*BRIEF*
Only an exact copy belongs in the answer: the line with "right shoulder: (222, 171)" and every line after it through the end of the records, pictures left out.

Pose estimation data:
★ ★ ★ ★ ★ ★ ★
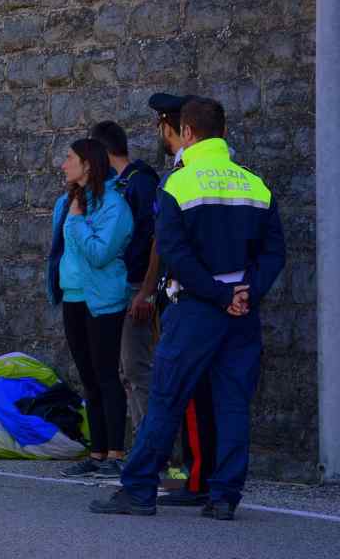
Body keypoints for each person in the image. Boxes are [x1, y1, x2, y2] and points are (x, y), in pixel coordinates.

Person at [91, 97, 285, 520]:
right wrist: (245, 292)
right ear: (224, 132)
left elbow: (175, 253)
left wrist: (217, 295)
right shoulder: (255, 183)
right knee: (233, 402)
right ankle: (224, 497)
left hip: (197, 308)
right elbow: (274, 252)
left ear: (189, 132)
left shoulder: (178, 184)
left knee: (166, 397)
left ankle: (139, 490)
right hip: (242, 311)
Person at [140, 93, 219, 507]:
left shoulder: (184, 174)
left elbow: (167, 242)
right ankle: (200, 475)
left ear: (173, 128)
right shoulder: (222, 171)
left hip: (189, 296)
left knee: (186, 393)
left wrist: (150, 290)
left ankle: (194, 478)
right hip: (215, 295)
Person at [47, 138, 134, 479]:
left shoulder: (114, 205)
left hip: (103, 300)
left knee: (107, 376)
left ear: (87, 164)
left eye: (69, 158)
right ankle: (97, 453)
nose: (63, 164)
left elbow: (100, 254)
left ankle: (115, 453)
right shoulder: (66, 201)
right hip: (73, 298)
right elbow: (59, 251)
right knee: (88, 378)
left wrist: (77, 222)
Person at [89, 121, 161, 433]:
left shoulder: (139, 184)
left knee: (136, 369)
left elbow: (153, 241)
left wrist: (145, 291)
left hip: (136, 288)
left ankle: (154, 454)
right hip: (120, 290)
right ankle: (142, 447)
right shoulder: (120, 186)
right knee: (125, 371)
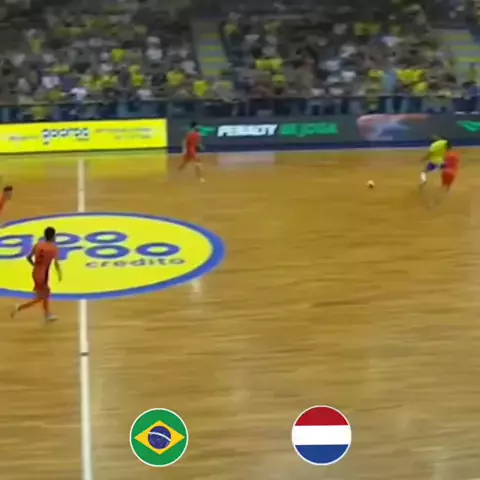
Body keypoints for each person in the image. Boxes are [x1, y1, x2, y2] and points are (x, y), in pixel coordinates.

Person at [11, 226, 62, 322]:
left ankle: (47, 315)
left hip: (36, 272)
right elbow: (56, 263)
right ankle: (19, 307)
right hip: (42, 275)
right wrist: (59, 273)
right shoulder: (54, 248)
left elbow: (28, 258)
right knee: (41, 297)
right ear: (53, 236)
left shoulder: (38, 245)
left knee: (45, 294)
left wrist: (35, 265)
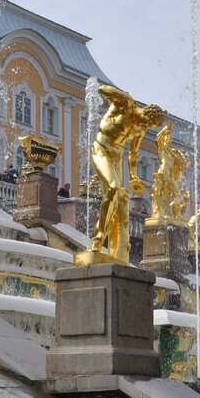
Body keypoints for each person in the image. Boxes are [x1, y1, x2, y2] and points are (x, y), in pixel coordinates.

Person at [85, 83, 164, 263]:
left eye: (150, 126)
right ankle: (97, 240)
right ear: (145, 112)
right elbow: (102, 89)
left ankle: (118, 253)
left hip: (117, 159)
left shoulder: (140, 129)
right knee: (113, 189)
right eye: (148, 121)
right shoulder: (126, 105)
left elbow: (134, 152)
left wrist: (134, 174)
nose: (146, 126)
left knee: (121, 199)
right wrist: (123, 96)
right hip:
★ ★ ★ ★ ★ ★ ★
*WRITTEN SOLUTION*
right shoulder: (222, 171)
left hip: (189, 296)
left knee: (186, 393)
left wrist: (150, 290)
left ankle: (194, 478)
right hip: (215, 295)
Person at [47, 138, 134, 479]:
left shoulder: (114, 205)
left hip: (103, 300)
left knee: (107, 376)
left ear: (87, 164)
left eye: (69, 158)
right ankle: (97, 453)
nose: (63, 164)
left elbow: (100, 254)
left ankle: (115, 453)
right shoulder: (66, 201)
right hip: (73, 298)
right elbow: (59, 251)
right knee: (88, 378)
left wrist: (77, 222)
Person at [89, 121, 161, 433]:
left shoulder: (139, 184)
left knee: (136, 369)
left elbow: (153, 241)
left wrist: (145, 291)
left hip: (136, 288)
left ankle: (154, 454)
right hip: (120, 290)
right ankle: (142, 447)
right shoulder: (120, 186)
right knee: (125, 371)
Body keypoints for each person in the image. Boxes are [x1, y1, x2, y2] and points are (x, y), in pixel coordinates.

Person at [11, 226, 62, 322]:
left ankle: (47, 315)
left hip: (36, 272)
right elbow: (56, 263)
right ankle: (19, 307)
right hip: (42, 275)
right wrist: (59, 273)
right shoulder: (54, 248)
left elbow: (28, 258)
right knee: (41, 297)
right ear: (53, 236)
left shoulder: (38, 245)
left knee: (45, 294)
left wrist: (35, 265)
Body keypoints for each person in the image. Boxes are [x1, y1, x2, y2] and points are (x, y), in pixel coordinates.

Person at [85, 83, 164, 263]:
left eye: (150, 126)
right ankle: (97, 240)
right ear: (145, 112)
right elbow: (102, 89)
left ankle: (118, 253)
left hip: (117, 159)
left shoulder: (140, 129)
right knee: (113, 189)
right eye: (148, 121)
right shoulder: (126, 105)
left elbow: (134, 152)
left wrist: (134, 174)
nose: (146, 126)
left knee: (121, 199)
right wrist: (123, 96)
right hip:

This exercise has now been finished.